On Thu, Dec 27, 2012 at 7:26 PM, Sumana Harihareswara
<[email protected]> wrote:
> 3) Look at Nymble - http://freehaven.net/anonbib/#oakland11-formalizing
> and http://cgi.soic.indiana.edu/~kapadia/nymble/overview.php .  It would
> allow Wikimedia to distance itself from knowing people's identities, but
> still allow admins to revoke permissions if people acted up.  The user
> shows a real identity, gets a token, and exchanges that token over tor
> for an account.  If the user abuses the site, Wikimedia site admins can
> blacklist the user without ever being able to learn who they were or
> what other edits they did.  More: https://cs.uwaterloo.ca/~iang/ Ian
> Golberg's, Nick Hopper's, and Apu Kapadia's groups are all working on
> Nymble or its derivatives.  It's not ready for production yet, I bet,
> but if someone wanted a Big Project....

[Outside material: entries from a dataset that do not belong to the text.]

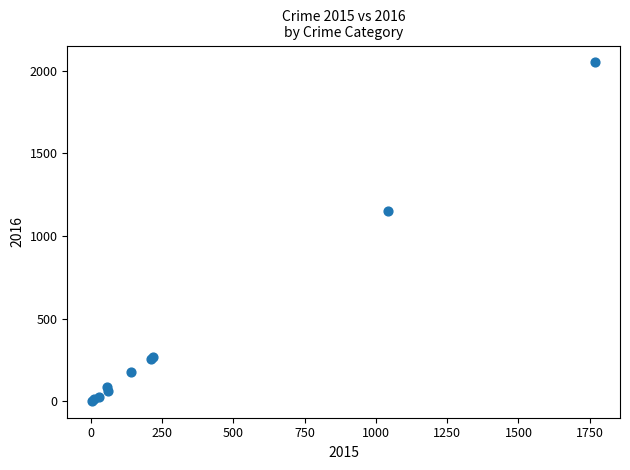

What Y value in the scatter plot is closest to 1027?

1151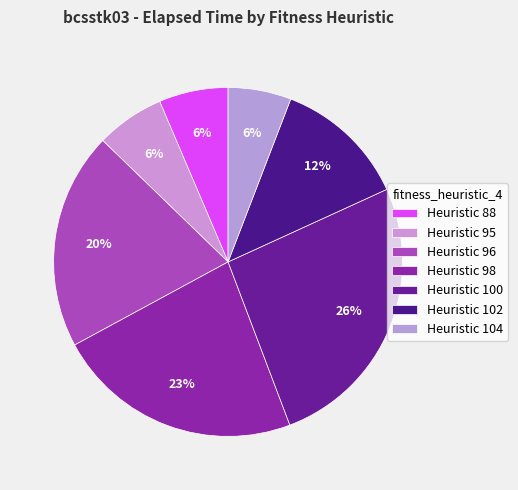

Is there any slice that represents more than half of the pie?

No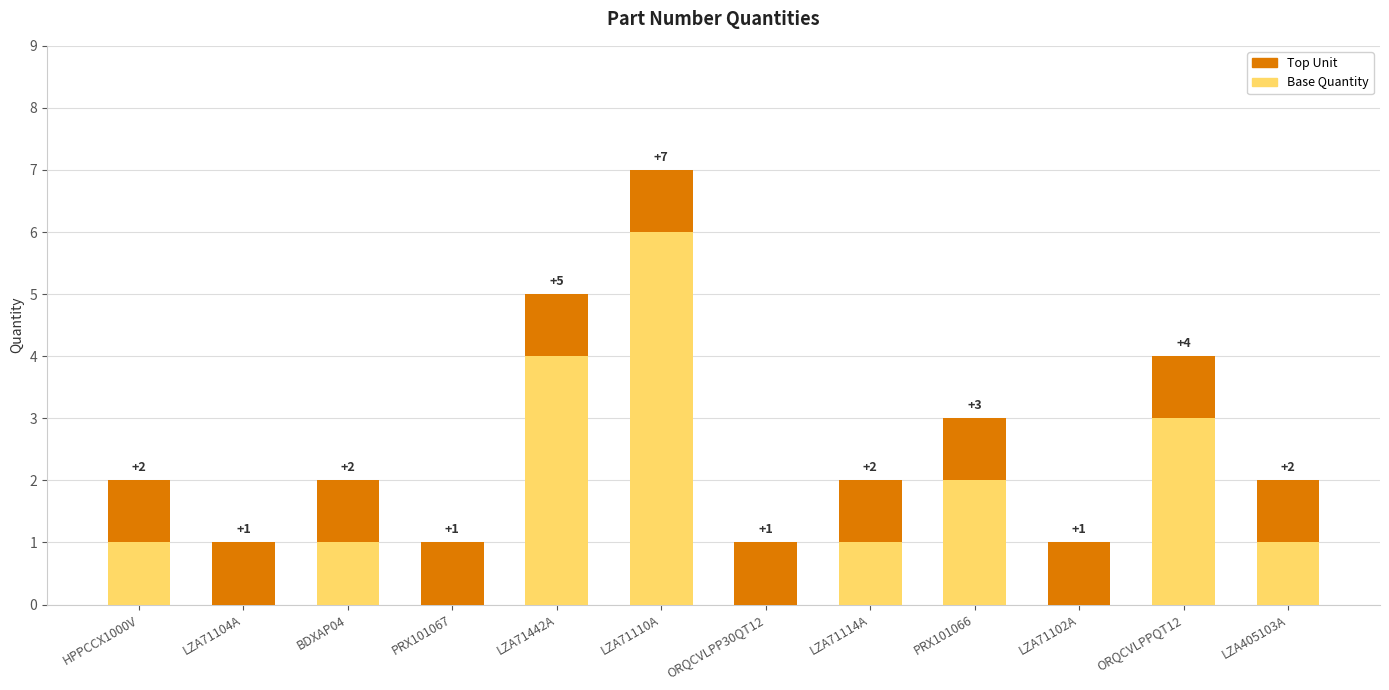

Reading left to right, list the values for the Base Quantity series.

HPPCCX1000V=1	LZA71104A=0	BDXAP04=1	PRX101067=0	LZA71442A=4	LZA71110A=6	ORQCVLPP30QT12=0	LZA71114A=1	PRX101066=2	LZA71102A=0	ORQCVLPPQT12=3	LZA405103A=1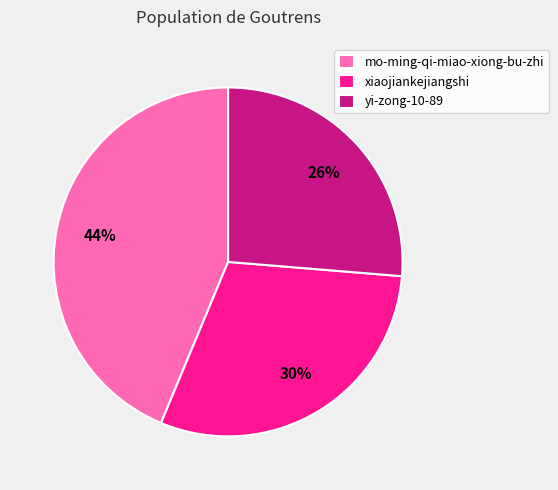

Is the sum of yi-zong-10-89 and mo-ming-qi-miao-xiong-bu-zhi greater than half?

Yes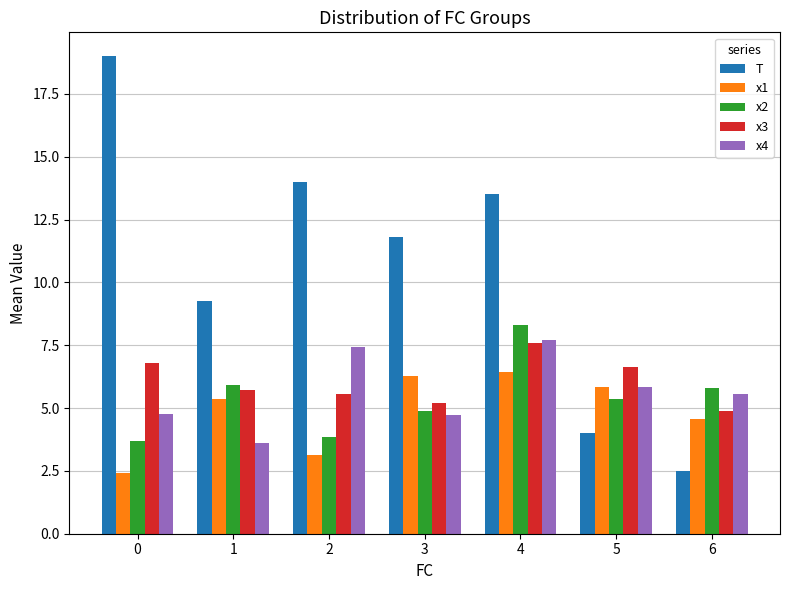

Are the bars horizontal?

No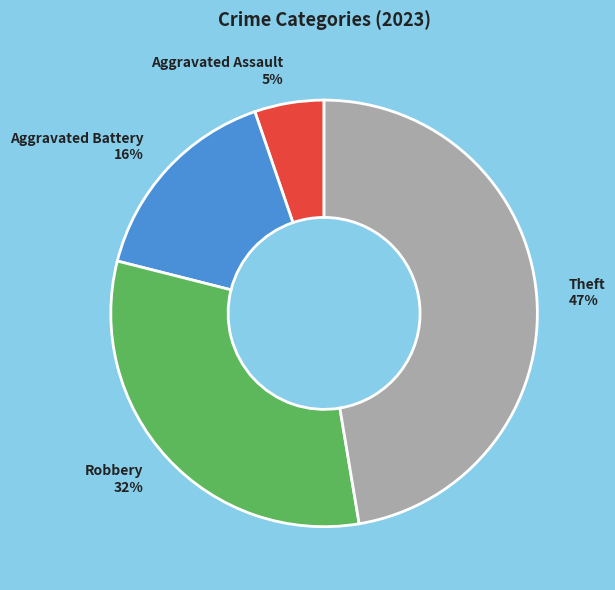

Is it true that Robbery 32% is 32% of the pie?

True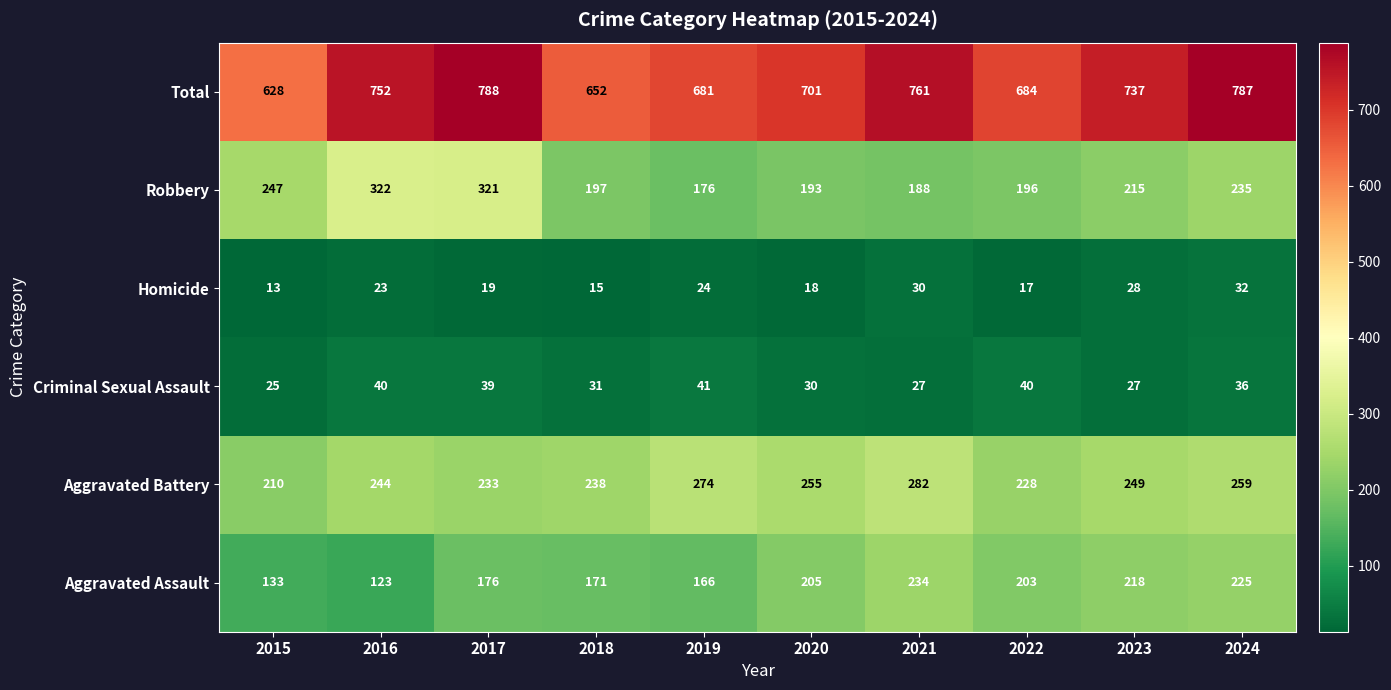

Which series has the widest spread of values?

Total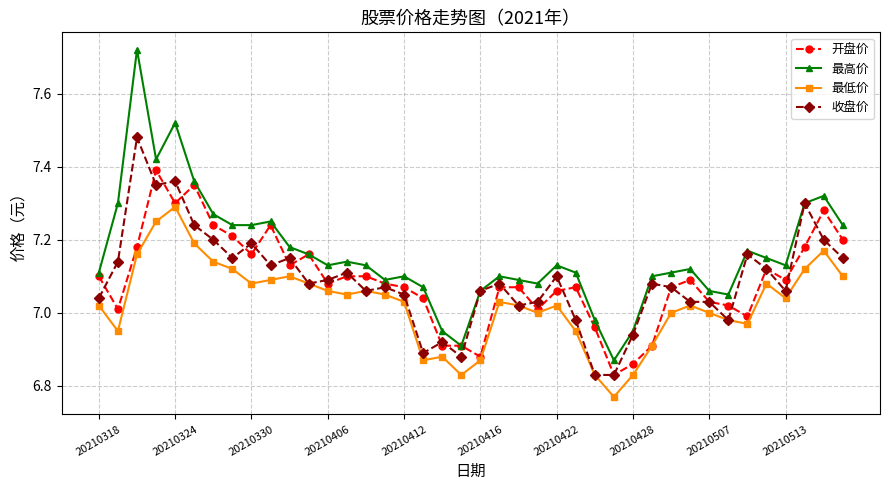

True or false: 最低价 has more than 2 points higher than both neighbors.

True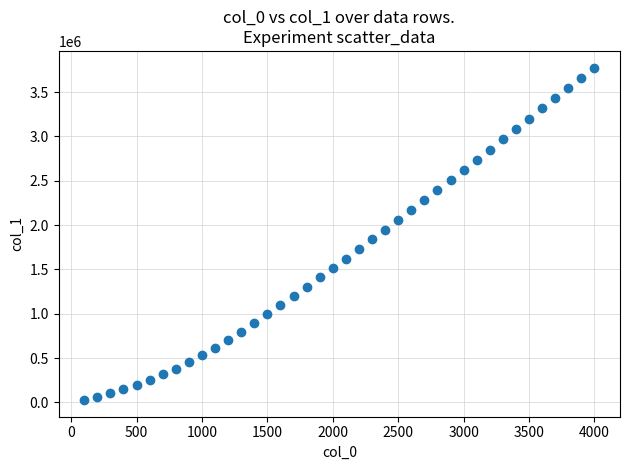

What is the range of X values (max minus min)?

3900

A few things strike me there:

1: Is there one central PM and NM, or can there be multiple competing
PM and NM providers? If the latter, there's no indication of how easy
it is to set up a PM or NM. If the vandal can set up their own PM or
NM, they can easily pretend to be an entirely new person for each
edit, rendering the whole thing pointless.

2: It looks like Nymble allows us to block the person, but only for a
short period of time (less than one day by default) at the discretion
of the NM, since the "linking token" only works within one
"linkability window".

3: The inability to see what other edits the user did before being
blocked may also be a sticking point, as one of the first things many
do when reverting vandalism is to check Special:Contributions to see
if the user vandalized anything else at the same time.